PROVIDED RECORDS =>
● ● ●

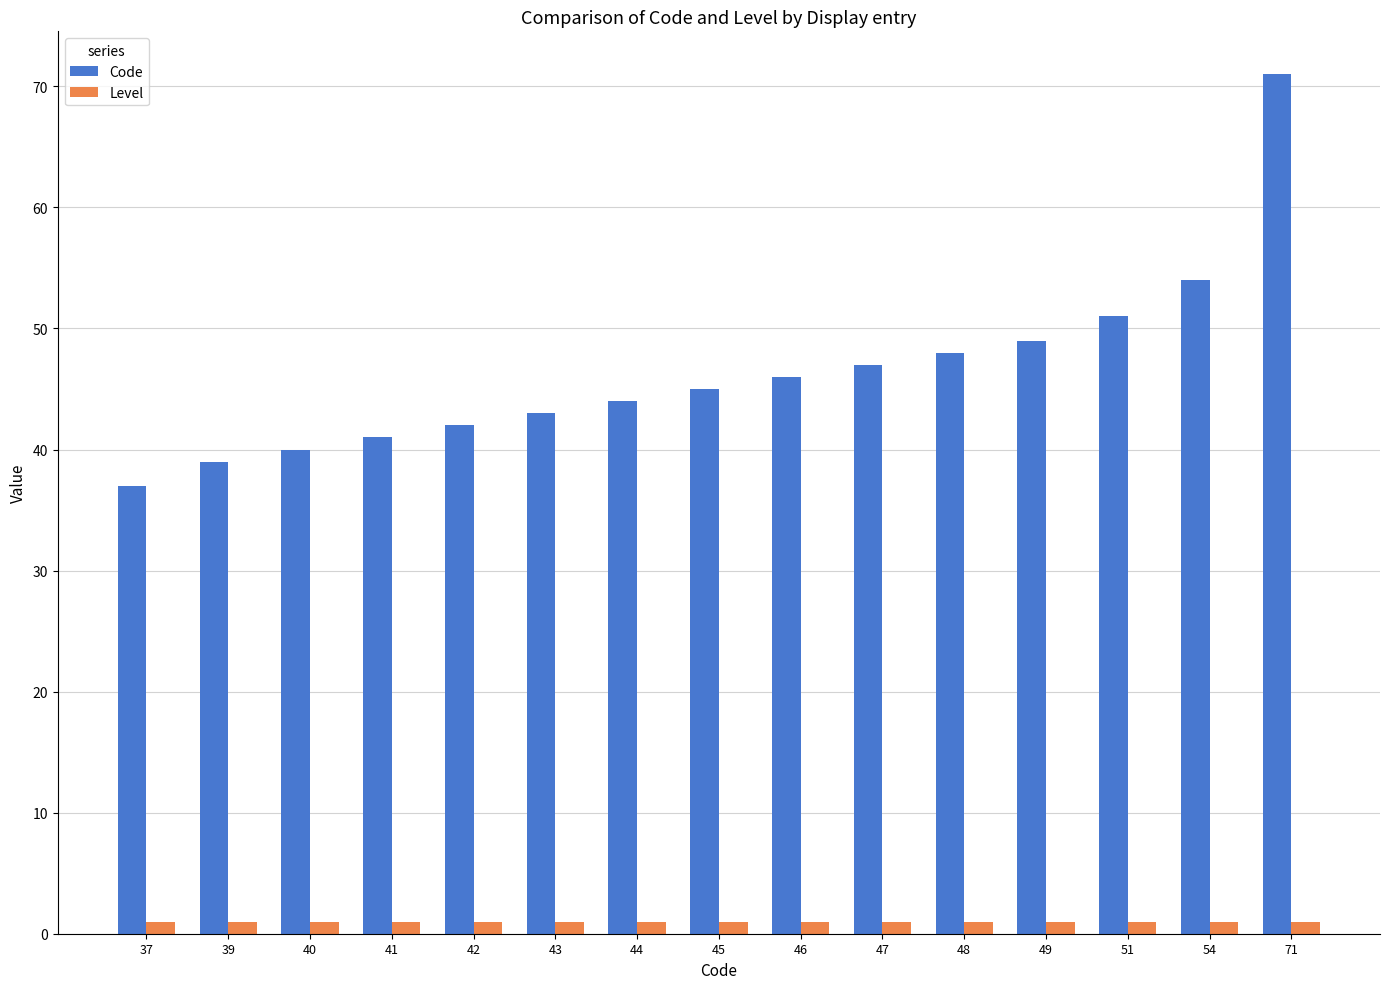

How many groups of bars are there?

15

● ● ●

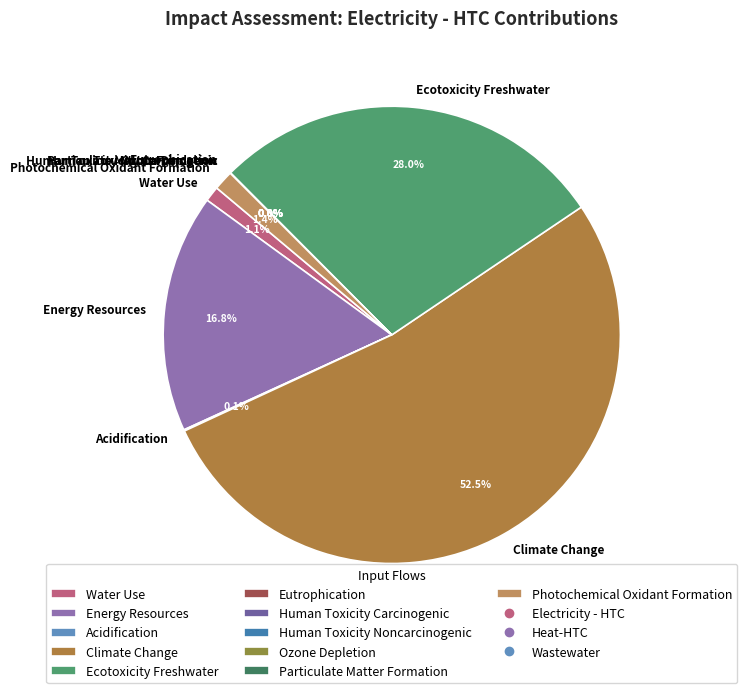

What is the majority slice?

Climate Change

● ● ●

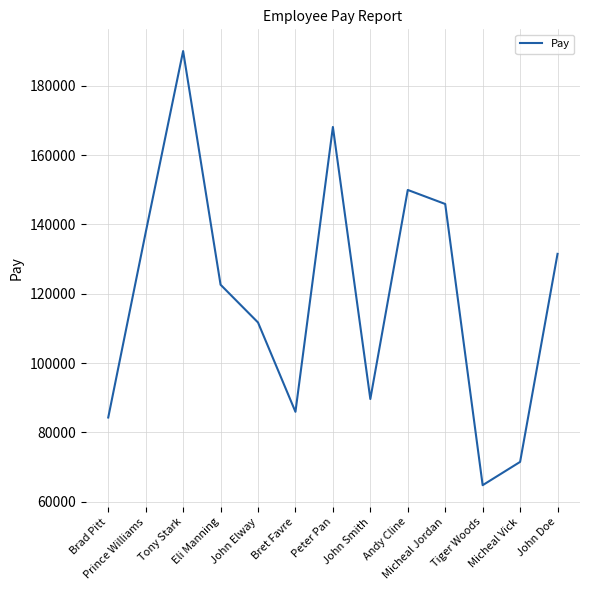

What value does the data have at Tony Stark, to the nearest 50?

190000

● ● ●

Count the lines in the material above that contain the string "What", with case counting, and give only the number.

ANSWER TO THE PROBLEM =>
2